While I agree with Lipsyte about the tension between ESPN’s role as promoter of sports programming and partner with various sports leagues and its role as the premier outlet for American sports journalism, I haven’t detected a difference between ESPN’s coverage and anyone else’s. That’s because, as the teaser headline Slate uses to link to the story suggests, “ESPN Doesn’t Do More Great Journalism Because Its Viewers Don’t Want It To.”

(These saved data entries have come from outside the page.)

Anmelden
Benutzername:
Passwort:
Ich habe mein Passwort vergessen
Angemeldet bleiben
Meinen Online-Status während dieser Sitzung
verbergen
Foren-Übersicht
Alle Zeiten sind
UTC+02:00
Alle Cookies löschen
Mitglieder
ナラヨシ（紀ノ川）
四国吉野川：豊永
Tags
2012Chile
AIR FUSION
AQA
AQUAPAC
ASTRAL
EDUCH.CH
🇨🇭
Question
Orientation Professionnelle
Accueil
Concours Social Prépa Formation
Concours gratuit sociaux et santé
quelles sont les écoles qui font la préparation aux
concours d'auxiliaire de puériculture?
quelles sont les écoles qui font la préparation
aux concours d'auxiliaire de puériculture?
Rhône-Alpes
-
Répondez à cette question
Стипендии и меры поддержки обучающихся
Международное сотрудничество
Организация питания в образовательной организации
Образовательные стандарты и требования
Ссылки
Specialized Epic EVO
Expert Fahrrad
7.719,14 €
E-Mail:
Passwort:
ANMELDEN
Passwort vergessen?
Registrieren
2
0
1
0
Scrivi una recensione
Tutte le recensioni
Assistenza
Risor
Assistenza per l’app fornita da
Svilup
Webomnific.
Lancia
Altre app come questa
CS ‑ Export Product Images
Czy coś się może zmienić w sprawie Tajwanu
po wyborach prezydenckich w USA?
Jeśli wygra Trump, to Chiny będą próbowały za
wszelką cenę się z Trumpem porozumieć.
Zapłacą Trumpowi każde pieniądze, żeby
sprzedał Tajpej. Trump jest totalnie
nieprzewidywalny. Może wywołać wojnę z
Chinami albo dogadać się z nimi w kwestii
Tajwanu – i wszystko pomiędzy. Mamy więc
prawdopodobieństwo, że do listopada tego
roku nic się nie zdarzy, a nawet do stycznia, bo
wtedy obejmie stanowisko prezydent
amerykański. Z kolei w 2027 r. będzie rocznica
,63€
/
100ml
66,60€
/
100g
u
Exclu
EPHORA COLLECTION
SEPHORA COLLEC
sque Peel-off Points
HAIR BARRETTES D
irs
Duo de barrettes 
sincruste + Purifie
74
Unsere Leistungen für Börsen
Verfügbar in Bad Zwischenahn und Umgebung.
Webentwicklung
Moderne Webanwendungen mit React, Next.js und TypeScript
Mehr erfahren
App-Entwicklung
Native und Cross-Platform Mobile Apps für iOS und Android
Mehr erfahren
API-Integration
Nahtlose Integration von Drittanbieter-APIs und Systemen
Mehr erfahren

I listen to a lot of sports talk on my daily commute, mostly flipping between ESPN Radio and Sirius-XM’s NFL and College Sports networks to avoid commercials. I also consume a lot of online sports journalism as a mental break from hard news and analysis and watch the occasional sports talk television broadcast. Like many of Lipsyte’s correspondents, I wish the networks would do far, far less coverage of the dark side of sports and more coverage of the games on the field.
Yes, the Michael Sam, Ray Rice, and Adrian Petersen stories were worthy of coverage. But they were frustratingly over-covered to my taste. Last September, I referred to it as “The TMZification of Sports.”

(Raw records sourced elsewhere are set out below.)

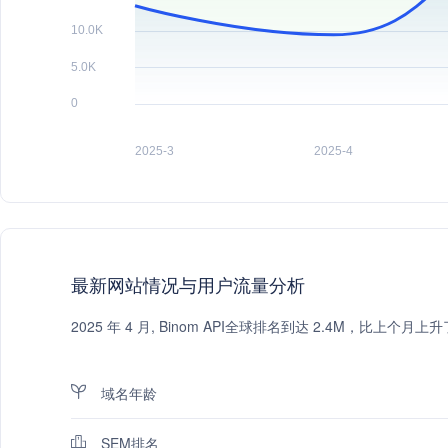
最新网站情况与用户流量分析
2025 年 4 月, Binom API全球排名到达 2.4M，比上
域名年龄
SEM排名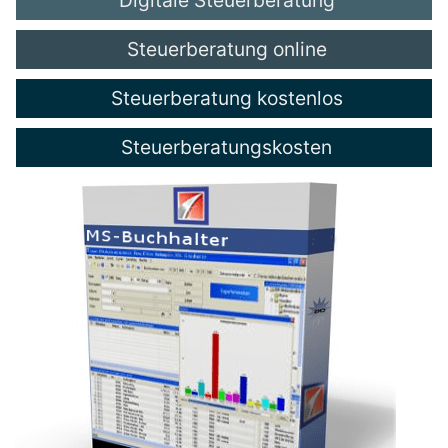
Steuerberatung online
Steuerberatung kostenlos
Steuerberatungskosten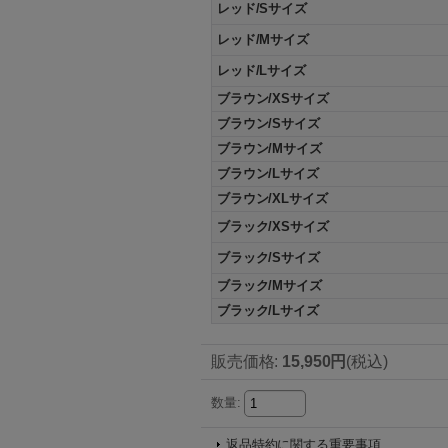
レッド/Sサイズ
レッド/Mサイズ
レッド/Lサイズ
ブラウン/XSサイズ
ブラウン/Sサイズ
ブラウン/Mサイズ
ブラウン/Lサイズ
ブラウン/XLサイズ
ブラック/XSサイズ
ブラック/Sサイズ
ブラック/Mサイズ
ブラック/Lサイズ
販売価格
:
15,950円
(税込)
数量
:
返品特約に関する重要事項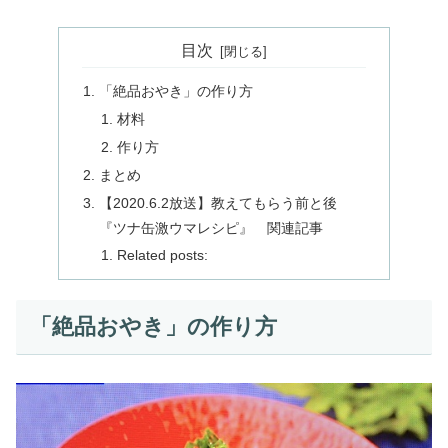
目次
「絶品おやき」の作り方
材料
作り方
まとめ
【2020.6.2放送】教えてもらう前と後
『ツナ缶激ウマレシピ』 関連記事
Related posts:
「絶品おやき」の作り方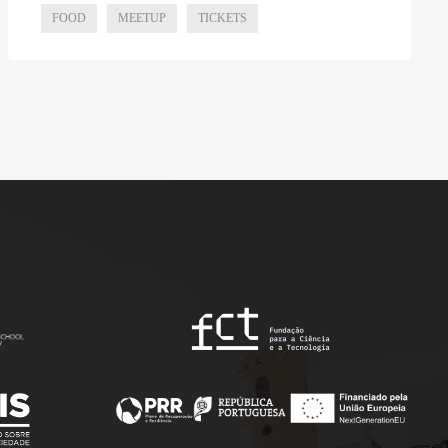
FOOD
MEETUP
TICKETS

[I]ncreasingly, sports coverage is only tangentially about sports. Years ago, the geniuses at NBC decided that people tuned in to the Olympics not to see the best athletes on the planet compete in a quadrennial sporting event but rather to see a choreographed human drama that just so happened to involve the games themselves. In recent years, even programming obviously of no interest to anyone but hard-core sports fans have more closely resembled Court TV and TMZ than the SportsCenter of yore.

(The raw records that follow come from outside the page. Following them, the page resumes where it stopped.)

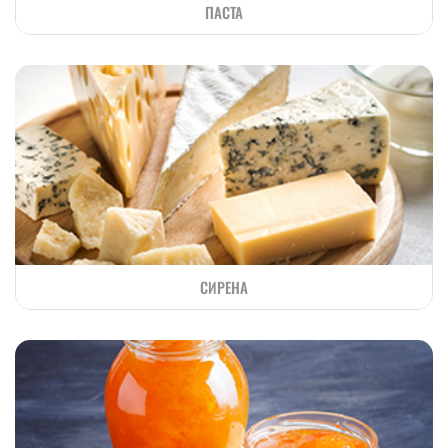
ПАСТА
СИРЕНА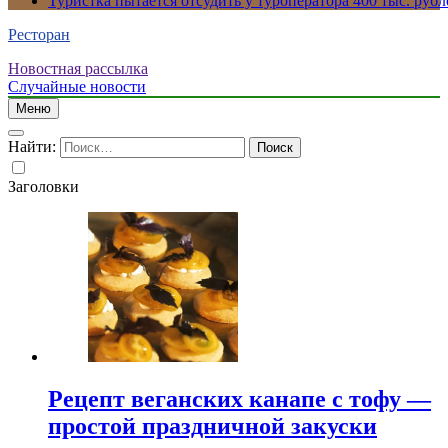
Туристка пытается отсудить у туроператора 400 тыс. рубл
Ресторан
Новостная рассылка
Случайные новости
Меню
Найти:
Заголовки
Рецепт веганских канапе с тофу —
простой праздничной закуски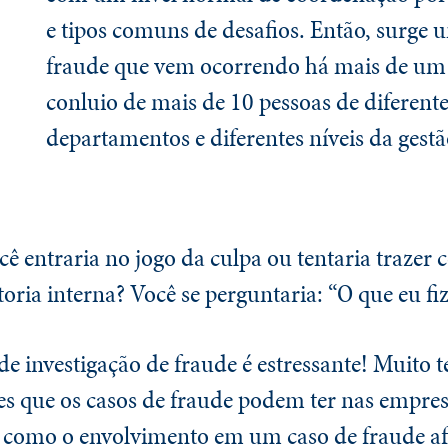
e tipos comuns de desafios. Então, surge
fraude que vem ocorrendo há mais de um
conluio de mais de 10 pessoas de diferent
departamentos e diferentes níveis da gestã
cê entraria no jogo da culpa ou tentaria trazer 
toria interna? Você se perguntaria: “O que eu fi
e investigação de fraude é estressante! Muito t
res que os casos de fraude podem ter nas empre
como o envolvimento em um caso de fraude af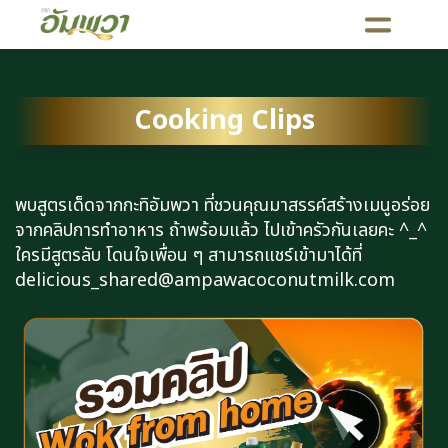
Cooking Clips
พบสูตรเด็ดจากกะทิอัมพวา ที่ชวนคุณมาสรรค์สร้างเมนูอร่อย
จากคลิปการทำอาหาร ถ้าพร้อมแล้ว ไปเข้าครัวกันเลยคะ ^_^
ใครมีสูตรลับ โดนใจเพื่อน ๆ สามารถแชร์เข้ามาได้ที่
delicious_shared@ampawacoconutmilk.com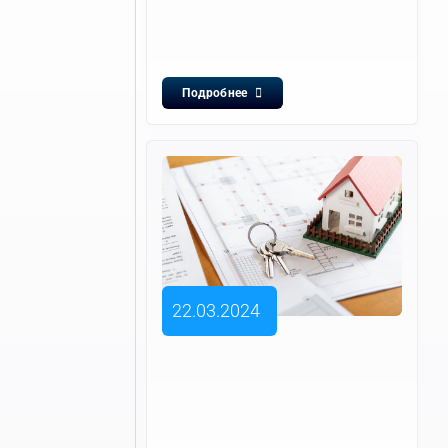
Подробнее
22.03.2024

In rare instances, that’s perfectly understandable. It was difficult not to cover the OJ Simpson trial on sports talk shows even twenty years ago. He was a household name before the incident, beloved by many for nearly two decades. Similarly, the implosion of Tiger Woods’ public reputation in the wake of a bizarre confrontation with him on the wrong end of a golf club was news. He was, arguably, the most famous and important active athlete on the planet at that point. And the horrific nature of Jerry Sandusky’s crimes contrasted with the previously saintly esteem in which Joe Paterno and his Penn State program were held demanded attention. But neither merited a solar eclipse of sports coverage for months on end. Donald Sterling’s embarrassing racial rant was hard for the NBA to ignore, much less the media. For that matter, the Ray Rice domestic violence incident naturally merits discussion, even though he was far from a household name beforehand; he was a star, but certainly no OJ Simpson.
In a world of 24/7 sports coverage, the sports media is going to cover stories only tangentially related to the games themselves. None of the episodes above should have been swept under the proverbial rug. But it seems like every incident involving even minor players on college teams, much less pro athletes, dominates the discussion to the exclusion of the thing the fans came to hear or watch.
I’m interested in the Ray Rice story. I’ve even blogged on it. But I don’t want that to be the only thing they talk about on “Mike and Mike” or Sirius NFL Radio on my commute for days on end. I don’t want them to preempt “Pardon the Interruption” to have sports reporters opine on the nature of domestic violence, battered spouse syndrome, and the like. That’s simply not why we tune in to those programs.
Not only did ESPN vastly over-cover the stories, but they were highly critical of the NFL and commissioner Roger Goodell’s handling of the issues.